(PROVIDED DATA)

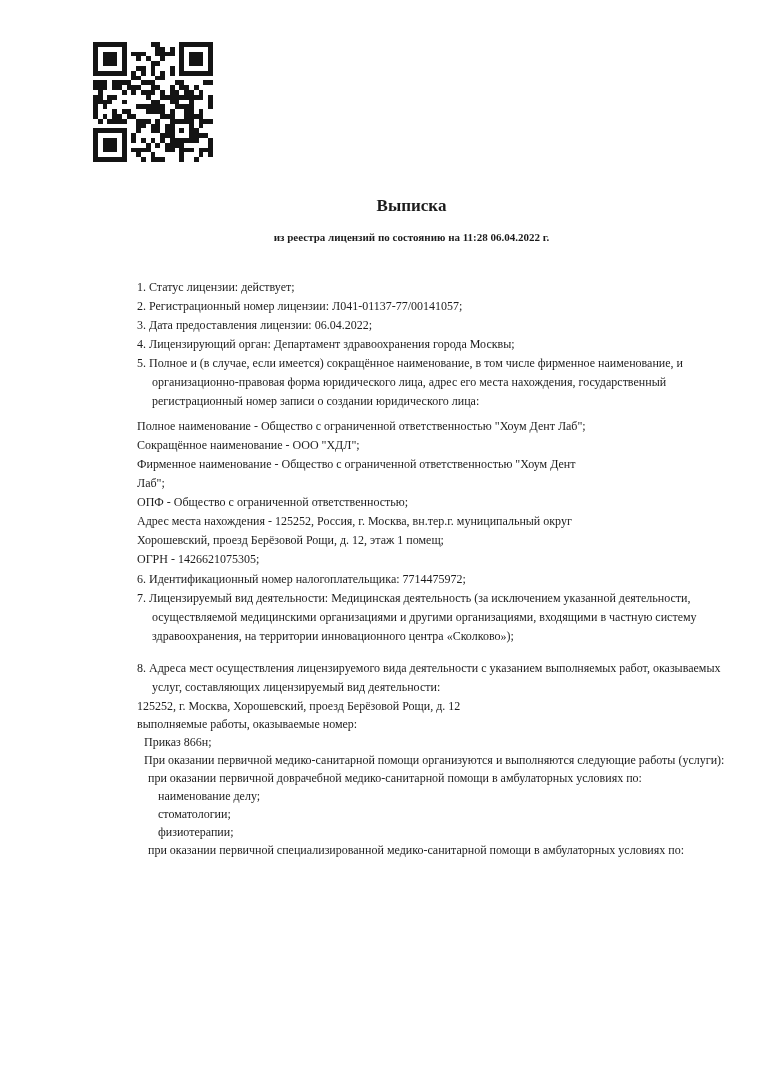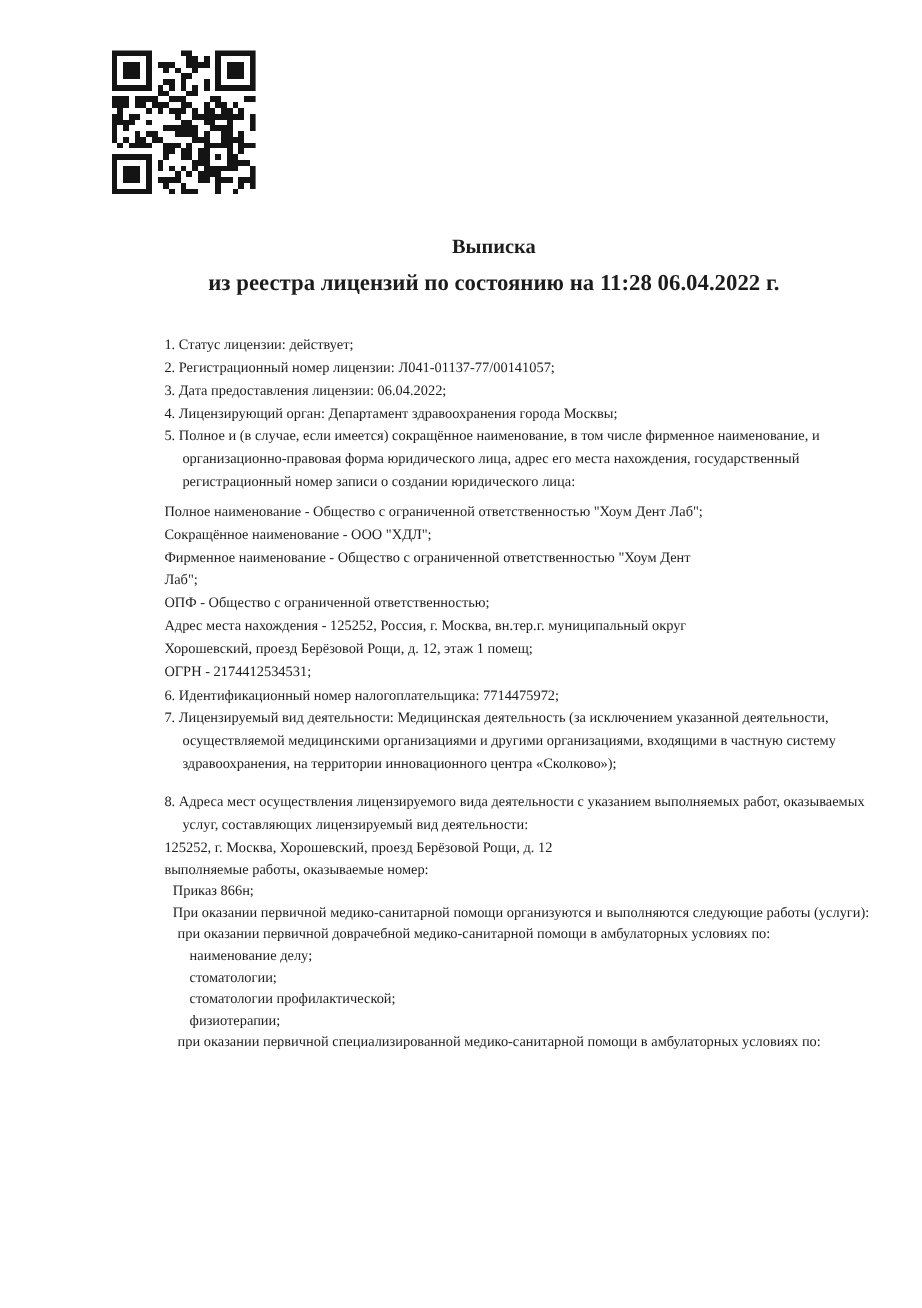--- a/index.html
+++ b/index.html
@@ -4,21 +4,21 @@
 <style>
   html,body{margin:0;padding:0;background:#ffffff;}
   .page{
     position:relative;width:768px;height:980px;background:#ffffff;
     font-family:"Liberation Serif","DejaVu Serif",serif;color:#1c1c1c;overflow:hidden;
   }
   .qr{position:absolute;left:93px;top:42px;width:120px;height:120px;}
   .qr rect{fill:#141414;}
   .doc{position:absolute;left:90px;top:195px;width:643px;}
   .title{margin:0;text-align:center;font-size:17px;font-weight:bold;line-height:22px;}
-  .subtitle{margin:9px 0 0 0;text-align:center;font-size:19px;font-weight:bold;line-height:22px;}
+  .subtitle{margin:9px 0 0 0;text-align:center;font-size:11px;font-weight:bold;line-height:22px;}
   .body{margin:30px 0 0 47px;font-size:12px;line-height:19px;}
   .body p{margin:0;}
   .item{padding-left:15px;text-indent:-15px;margin-bottom:11px;}
   .item.mb6{margin-bottom:6px;}
   .item.mb13{margin-bottom:13px;}
   .org{margin-bottom:1px;font-family:Liberation Serif, serif;}
   .bottom{line-height:18px;}
   .ind-a{padding-left:7px;}
   .just{text-align:justify;}
   .ind-b{padding-left:7px;text-indent:4px;text-align:justify;}
@@ -364,37 +364,36 @@
       <p class="item mb6"><span>5.</span> <span>Полное и (в случае, если имеется) сокращённое наименование, в том числе фирменное наименование, и организационно-правовая форма юридического лица, адрес его места нахождения, государственный регистрационный номер записи о создании юридического лица:</span></p>
 
       <div class="org">
         <p>Полное наименование - Общество с ограниченной ответственностью "Хоум Дент Лаб";</p>
         <p>Сокращённое наименование - ООО "ХДЛ";</p>
         <p>Фирменное наименование - Общество с ограниченной ответственностью "Хоум Дент</p>
         <p>Лаб";</p>
         <p>ОПФ - Общество с ограниченной ответственностью;</p>
         <p>Адрес места нахождения - 125252, Россия, г. Москва, вн.тер.г. муниципальный округ</p>
         <p>Хорошевский, проезд Берёзовой Рощи, д. 12, этаж 1 помещ;</p>
-        <p>ОГРН - 2174412534531;</p>
+        <p>ОГРН - 1426621075305;</p>
       </div>
 
       <p class="item"><span>6.</span> <span>Идентификационный номер налогоплательщика: 7714475972;</span></p>
 
       <p class="item mb13"><span>7.</span> <span>Лицензируемый вид деятельности: Медицинская деятельность (за исключением указанной деятельности, осуществляемой медицинскими организациями и другими организациями, входящими в частную систему здравоохранения, на территории инновационного центра «Сколково»);</span></p>
 
       <p class="item"><span>8.</span> <span>Адреса мест осуществления лицензируемого вида деятельности с указанием выполняемых работ, оказываемых услуг, составляющих лицензируемый вид деятельности:</span></p>
 
       <div class="bottom">
         <p>125252, г. Москва, Хорошевский, проезд Берёзовой Рощи, д. 12</p>
         <p>выполняемые работы, оказываемые номер:</p>
         <p class="ind-a">Приказ 866н;</p>
         <p class="ind-a just">При оказании первичной медико-санитарной помощи организуются и выполняются следующие работы (услуги):</p>
         <p class="ind-b">при оказании первичной доврачебной медико-санитарной помощи в амбулаторных условиях по:</p>
         <p class="svc">наименование делу;</p>
         <p class="svc">стоматологии;</p>
-        <p class="svc">стоматологии профилактической;</p>
         <p class="svc">физиотерапии;</p>
         <p class="ind-b">при оказании первичной специализированной медико-санитарной помощи в амбулаторных условиях по:</p>
       </div>
 
     </div>
   </div>
 </div>
 
 </body></html>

(End PROVIDED DATA)

■ WHAT THE TASK ASKS
Apart from the pictures, all of the data should be repeated exactly.

■ WRITTEN RESPONSE
--- a/index.html
+++ b/index.html
@@ -4,21 +4,21 @@
 <style>
   html,body{margin:0;padding:0;background:#ffffff;}
   .page{
     position:relative;width:768px;height:980px;background:#ffffff;
     font-family:"Liberation Serif","DejaVu Serif",serif;color:#1c1c1c;overflow:hidden;
   }
   .qr{position:absolute;left:93px;top:42px;width:120px;height:120px;}
   .qr rect{fill:#141414;}
   .doc{position:absolute;left:90px;top:195px;width:643px;}
   .title{margin:0;text-align:center;font-size:17px;font-weight:bold;line-height:22px;}
-  .subtitle{margin:9px 0 0 0;text-align:center;font-size:19px;font-weight:bold;line-height:22px;}
+  .subtitle{margin:9px 0 0 0;text-align:center;font-size:11px;font-weight:bold;line-height:22px;}
   .body{margin:30px 0 0 47px;font-size:12px;line-height:19px;}
   .body p{margin:0;}
   .item{padding-left:15px;text-indent:-15px;margin-bottom:11px;}
   .item.mb6{margin-bottom:6px;}
   .item.mb13{margin-bottom:13px;}
   .org{margin-bottom:1px;font-family:Liberation Serif, serif;}
   .bottom{line-height:18px;}
   .ind-a{padding-left:7px;}
   .just{text-align:justify;}
   .ind-b{padding-left:7px;text-indent:4px;text-align:justify;}
@@ -364,37 +364,36 @@
       <p class="item mb6"><span>5.</span> <span>Полное и (в случае, если имеется) сокращённое наименование, в том числе фирменное наименование, и организационно-правовая форма юридического лица, адрес его места нахождения, государственный регистрационный номер записи о создании юридического лица:</span></p>
 
       <div class="org">
         <p>Полное наименование - Общество с ограниченной ответственностью "Хоум Дент Лаб";</p>
         <p>Сокращённое наименование - ООО "ХДЛ";</p>
         <p>Фирменное наименование - Общество с ограниченной ответственностью "Хоум Дент</p>
         <p>Лаб";</p>
         <p>ОПФ - Общество с ограниченной ответственностью;</p>
         <p>Адрес места нахождения - 125252, Россия, г. Москва, вн.тер.г. муниципальный округ</p>
         <p>Хорошевский, проезд Берёзовой Рощи, д. 12, этаж 1 помещ;</p>
-        <p>ОГРН - 2174412534531;</p>
+        <p>ОГРН - 1426621075305;</p>
       </div>
 
       <p class="item"><span>6.</span> <span>Идентификационный номер налогоплательщика: 7714475972;</span></p>
 
       <p class="item mb13"><span>7.</span> <span>Лицензируемый вид деятельности: Медицинская деятельность (за исключением указанной деятельности, осуществляемой медицинскими организациями и другими организациями, входящими в частную систему здравоохранения, на территории инновационного центра «Сколково»);</span></p>
 
       <p class="item"><span>8.</span> <span>Адреса мест осуществления лицензируемого вида деятельности с указанием выполняемых работ, оказываемых услуг, составляющих лицензируемый вид деятельности:</span></p>
 
       <div class="bottom">
         <p>125252, г. Москва, Хорошевский, проезд Берёзовой Рощи, д. 12</p>
         <p>выполняемые работы, оказываемые номер:</p>
         <p class="ind-a">Приказ 866н;</p>
         <p class="ind-a just">При оказании первичной медико-санитарной помощи организуются и выполняются следующие работы (услуги):</p>
         <p class="ind-b">при оказании первичной доврачебной медико-санитарной помощи в амбулаторных условиях по:</p>
         <p class="svc">наименование делу;</p>
         <p class="svc">стоматологии;</p>
-        <p class="svc">стоматологии профилактической;</p>
         <p class="svc">физиотерапии;</p>
         <p class="ind-b">при оказании первичной специализированной медико-санитарной помощи в амбулаторных условиях по:</p>
       </div>
 
     </div>
   </div>
 </div>
 
 </body></html>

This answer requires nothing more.